*Ta petite main dans la mienne

Ta petite main dans la mienne.

C’est bête, cette photo m’est précieuse. Peut être parce que mon bébé se transforme de jour en jour, particulièrement depuis qu’elle marche, et que dans sa volonté d’explorer le monde, j’ai l’impression qu’elle a moins besoin de moi.

C’est bête hein, mais lorsqu’Iris a fait ses premiers pas, elle ne les a pas fait pour nous rejoindre, mais au contraire pour s’éloigner. Elle a lâché le meuble, et s’est élancée sans filet, dans le vide, sans rien en face. Même mal assurée, elle a toujours refusé de nous tenir la main.

Je crois que ça résume bien son caractère. Aventurière et audacieuse, fonceuse, incroyablement indépendante, avec une soif d’aller voir les autres, ailleurs, plus loin..
Clairement pas dans les jupes de sa mère !

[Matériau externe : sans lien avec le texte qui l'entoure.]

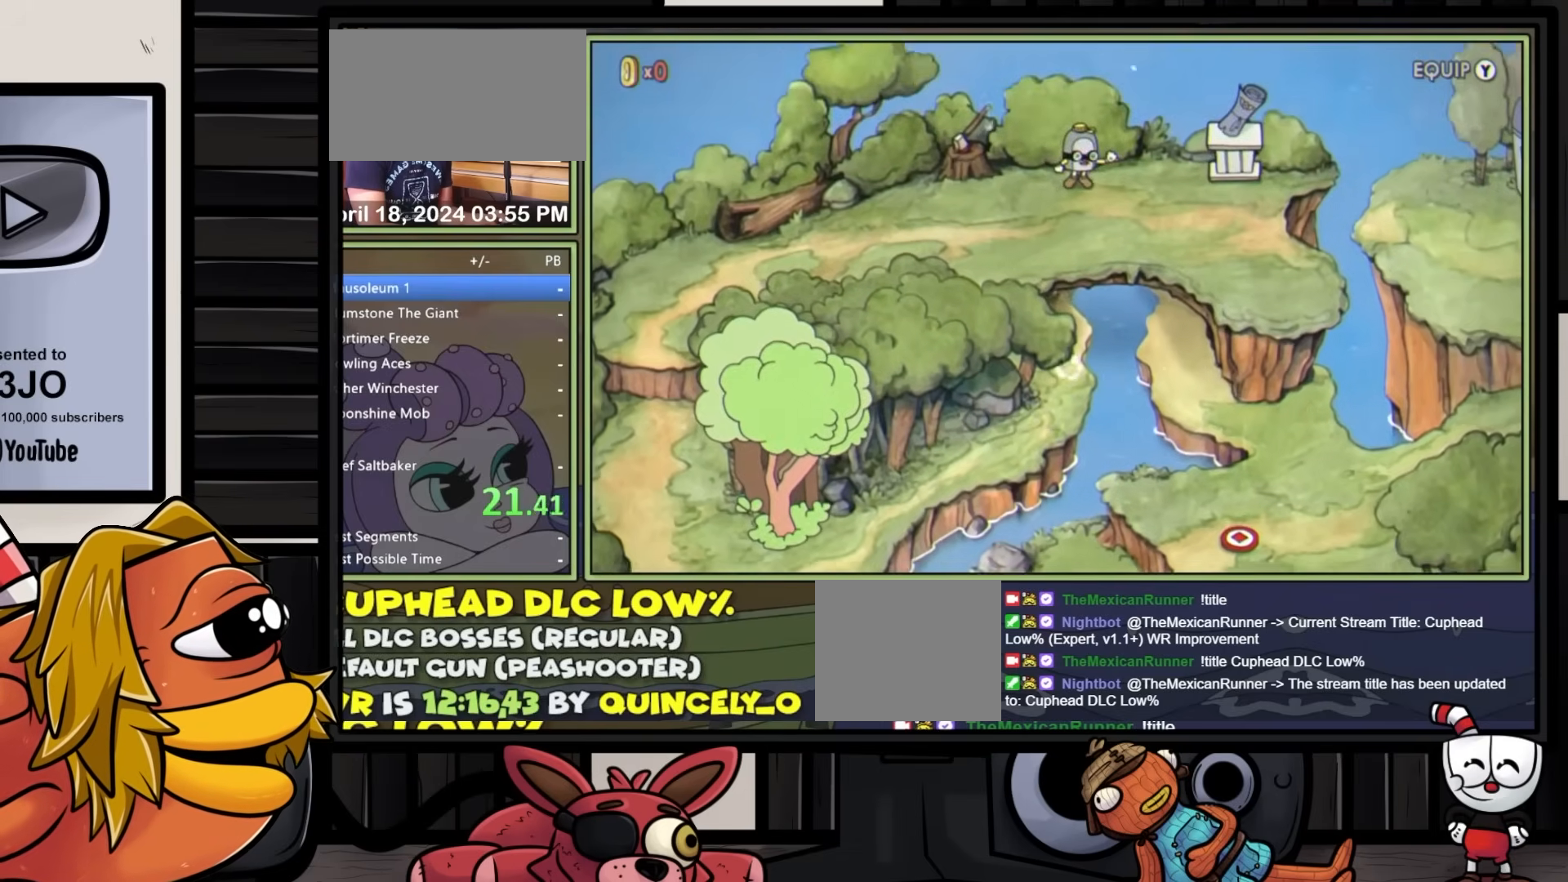
{"buttons": ["DPAD_LEFT"], "events": [[17, "DPAD_RIGHT", "down"], [100, "DPAD_UP", "up"], [417, "DPAD_LEFT", "down"], [417, "DPAD_RIGHT", "up"]]}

Et c’est fou, mais lorsque je pensais à mon bébé avant sa naissance, je rêvais aussi un peu son caractère. Inconsciemment, je crois que j’avais imaginé un bébé collé à moi, très câlin et tout doux. 🤷🏼‍♀️ Tout le contraire d’Iris !
Et si je veux être honnête, j’en ai un peu souffert parfois. Mais ça m’a permis de comprendre un peu mieux que mon enfant n’était pas une extension de moi-même, ni un mini-moi. Cela m’a permis de vraiment me rendre compte que ma fille était une personne à part entière avec son caractère propre et que mon rôle de maman, était de l’aimer telle qu’elle était, même si elle ne correspondait pas à mes « attentes » de départ. Ca parait incroyablement logique et pourtant parfois, le gap entre le bébé qu’on imaginait et la petite personne que l’on a devant soi peut être énorme. Je suis souvent décontenancée par ses attitudes et en même temps très impressionnée et admirative de ce caractère que je découvre chaque jour.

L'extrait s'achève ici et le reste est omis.